SOURCE DATA: Begin

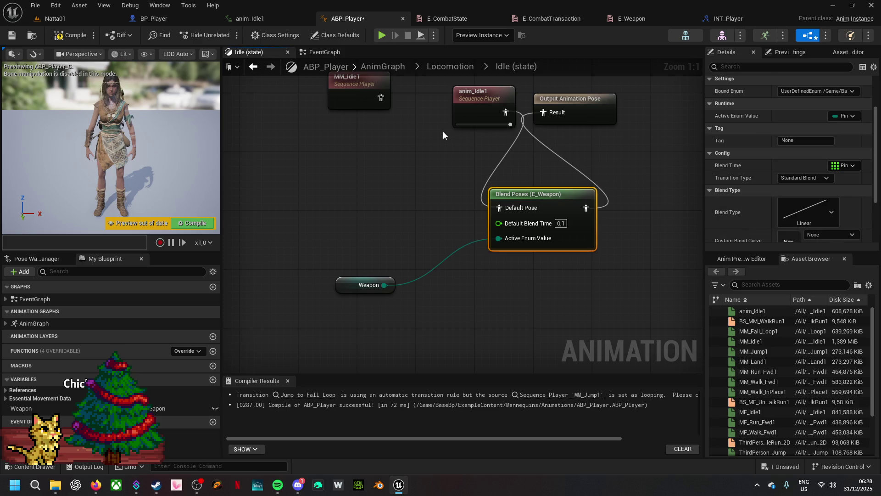
# - Review the Weapon and Blend Poses properties in a taller Details panel, then move anim_Idle1 left
pyautogui.click(345, 283)
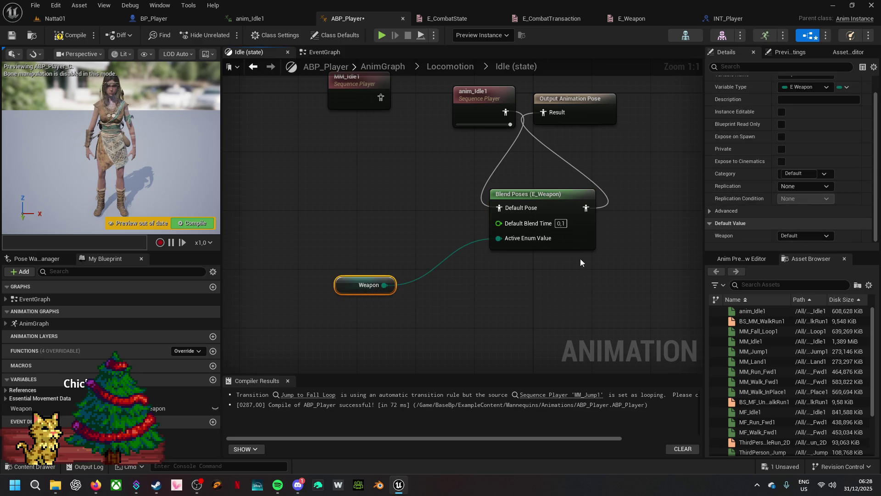
pyautogui.click(558, 246)
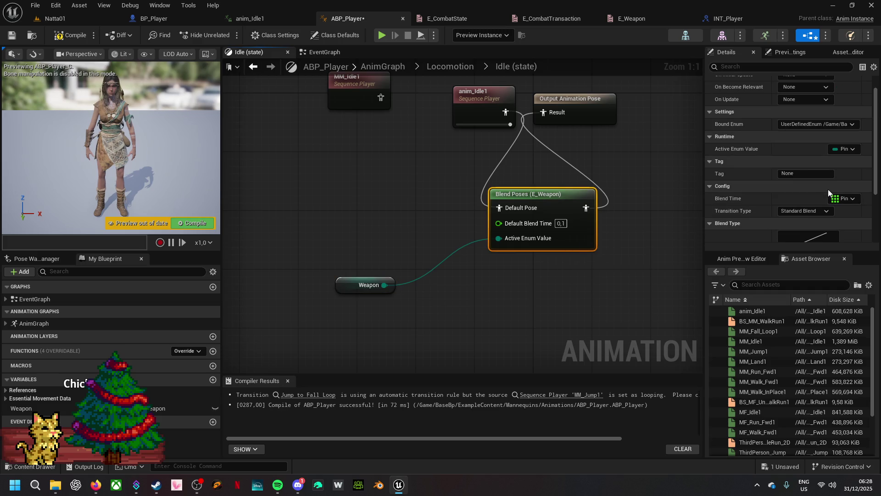
pyautogui.scroll(1, 770, 153)
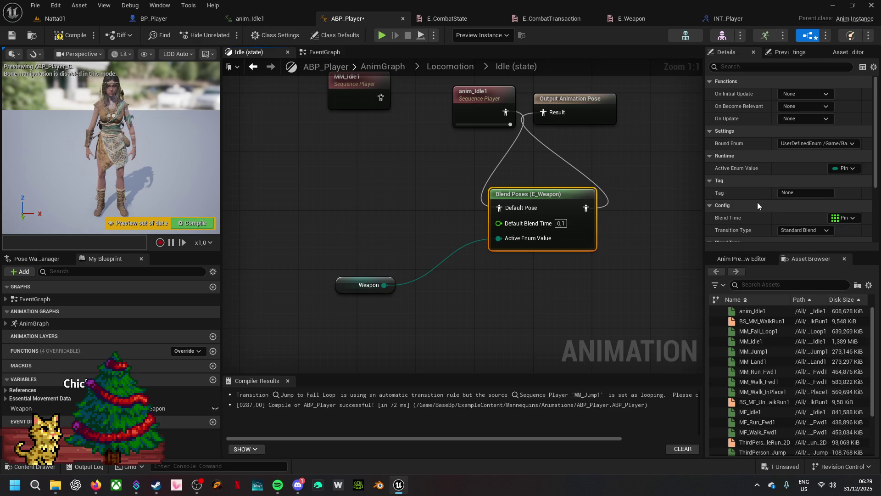
pyautogui.scroll(-1, 757, 206)
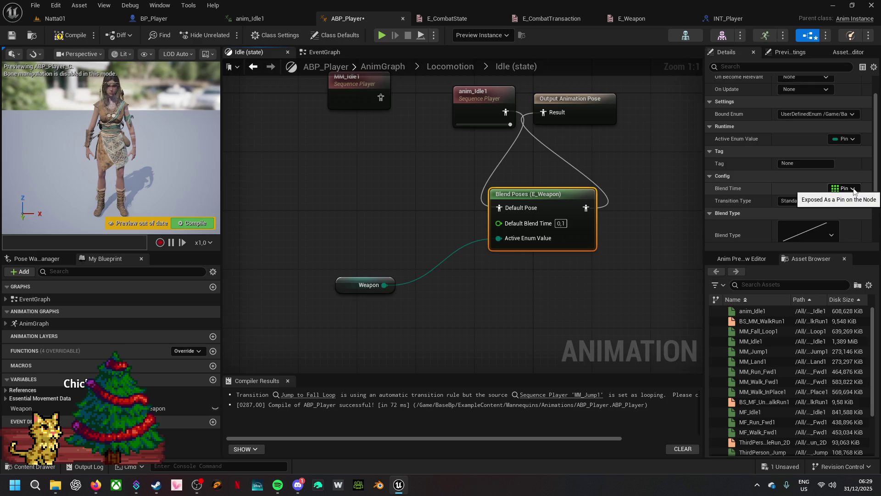
pyautogui.moveTo(758, 251); pyautogui.dragTo(758, 377)
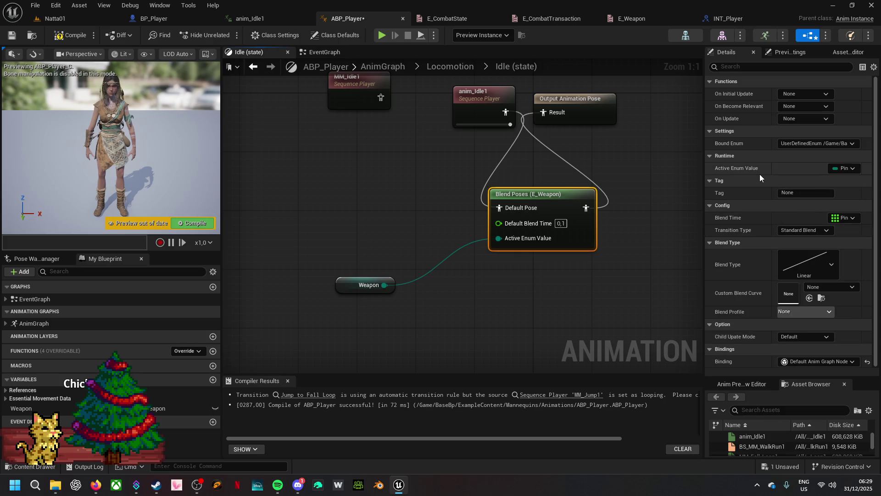
pyautogui.moveTo(469, 104)
pyautogui.mouseDown()
pyautogui.moveTo(329, 170)
pyautogui.moveTo(352, 186)
pyautogui.mouseUp()
# - Add a second Default Pose input and an Ax Pose input to Blend Poses (E_Weapon)
pyautogui.moveTo(593, 100)
pyautogui.mouseDown()
pyautogui.moveTo(698, 156)
pyautogui.moveTo(626, 203)
pyautogui.mouseUp()
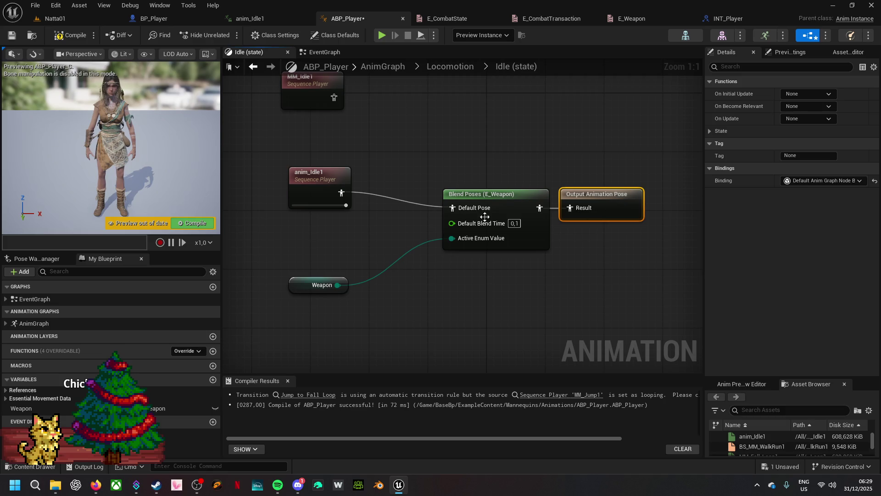
pyautogui.moveTo(318, 197); pyautogui.dragTo(334, 205)
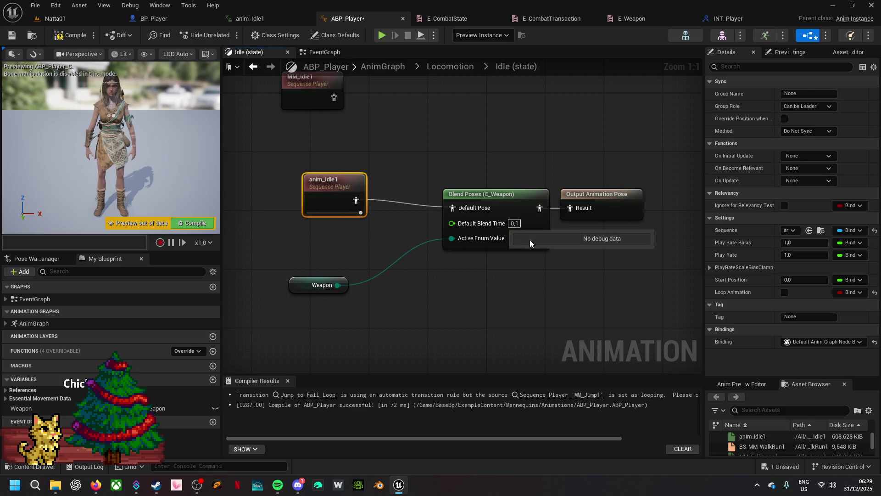
pyautogui.rightClick(512, 207)
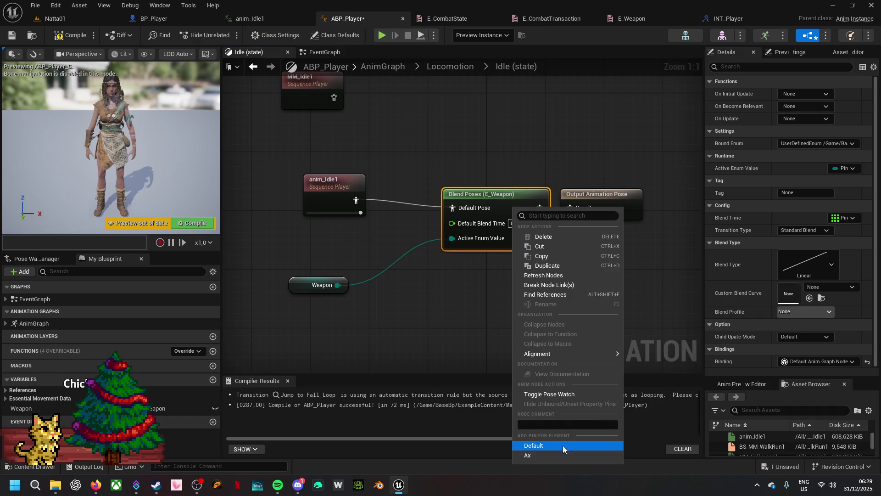
pyautogui.click(538, 458)
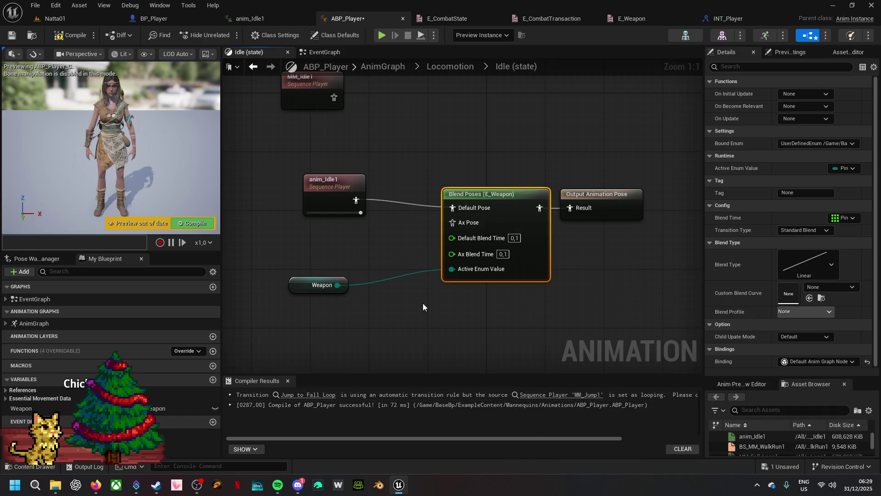
pyautogui.rightClick(511, 203)
pyautogui.click(553, 441)
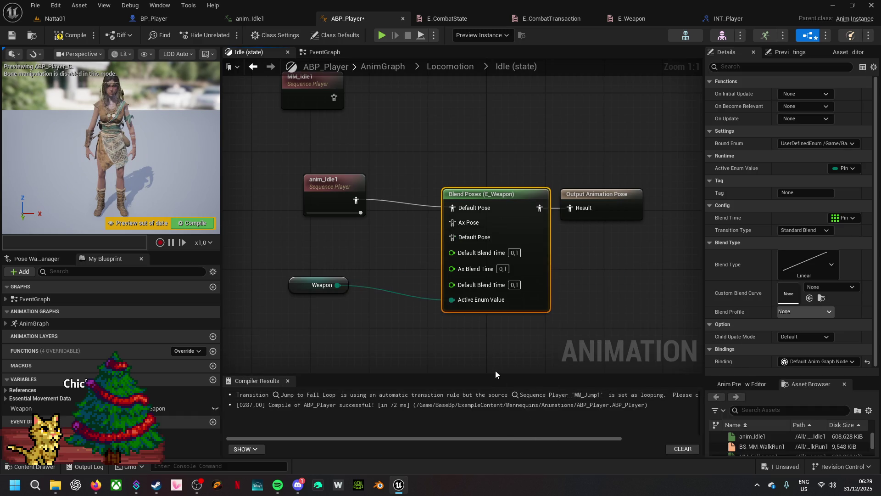
pyautogui.press('ctrl+z')
pyautogui.press('ctrl+z')
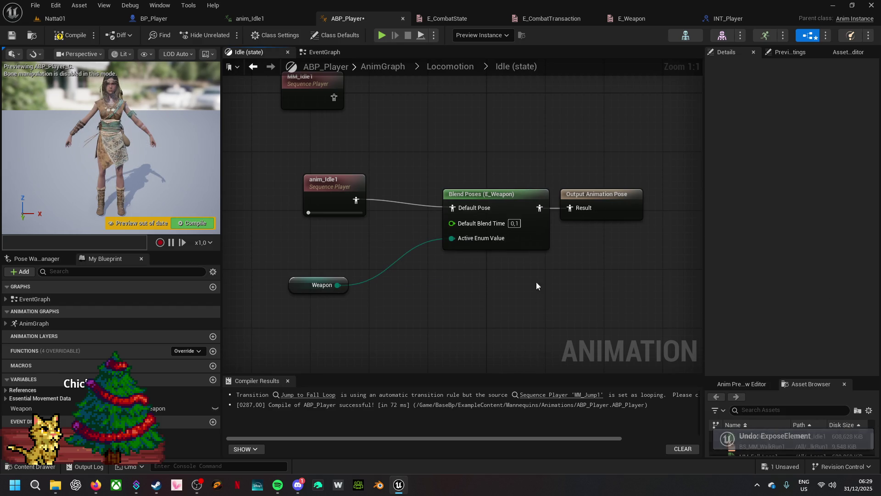
pyautogui.rightClick(507, 204)
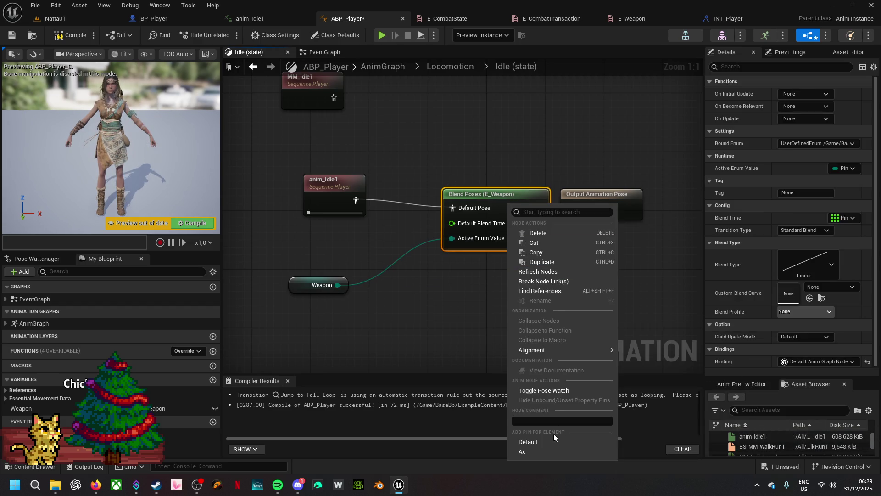
pyautogui.click(550, 441)
pyautogui.rightClick(520, 207)
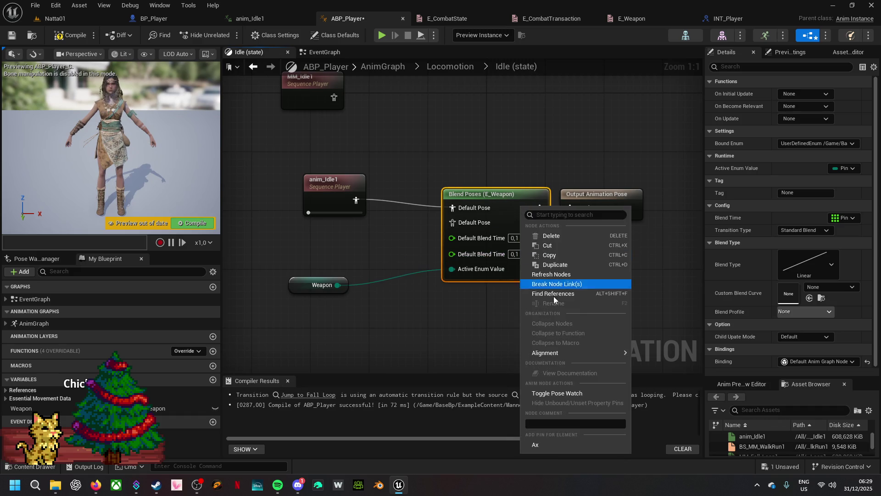
pyautogui.click(547, 443)
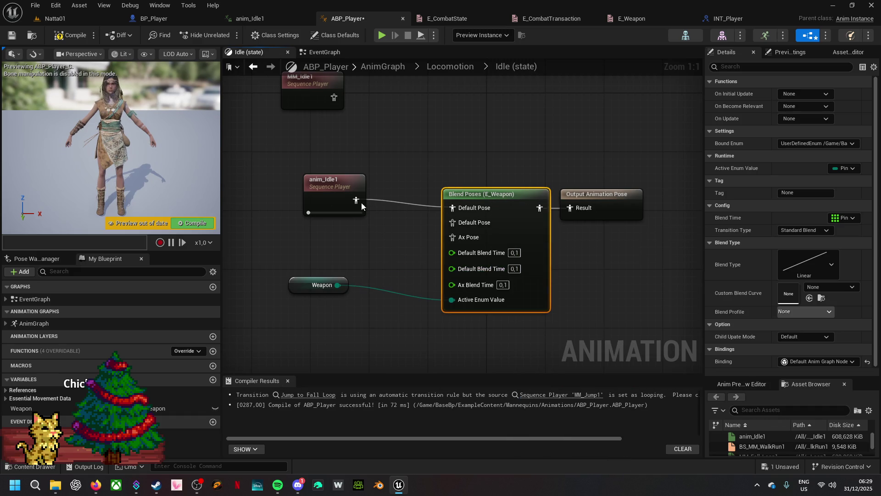
# - Duplicate anim_Idle1 and wire the two copies into the two Default Pose inputs
pyautogui.moveTo(360, 203)
pyautogui.mouseDown()
pyautogui.moveTo(450, 232)
pyautogui.moveTo(453, 223)
pyautogui.mouseUp()
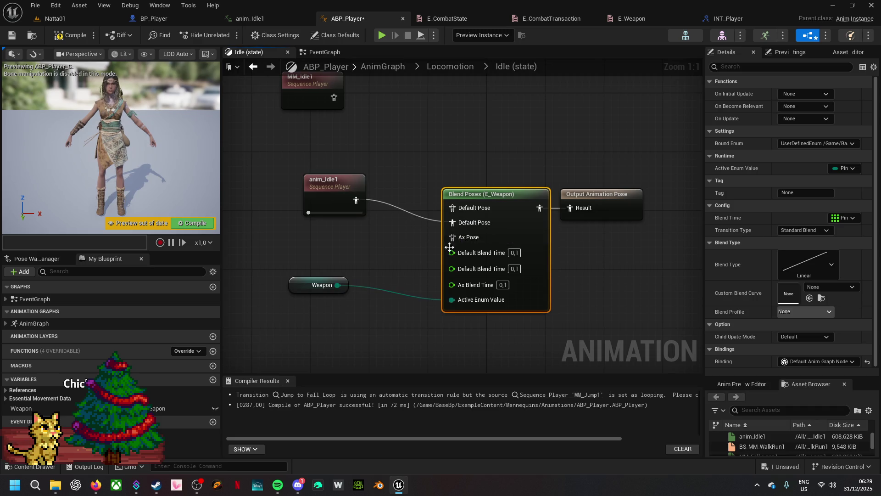
pyautogui.click(361, 209)
pyautogui.moveTo(325, 196); pyautogui.dragTo(328, 211)
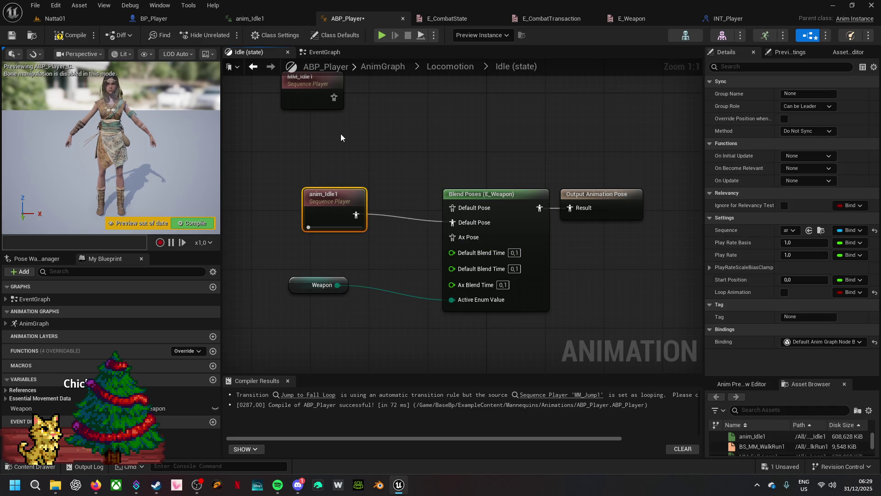
pyautogui.press('ctrl+d')
pyautogui.moveTo(386, 149)
pyautogui.mouseDown()
pyautogui.moveTo(436, 227)
pyautogui.moveTo(452, 207)
pyautogui.mouseUp()
pyautogui.moveTo(452, 300)
pyautogui.mouseDown()
pyautogui.moveTo(338, 285)
pyautogui.moveTo(301, 231)
pyautogui.moveTo(302, 216)
pyautogui.moveTo(338, 296)
pyautogui.mouseUp()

SOURCE DATA: End

=== PROBLEM ===
Could you state the number of lines above in which the word "Default" appears? Give that number by itself.

=== PROBLEM SOLUTION ===
2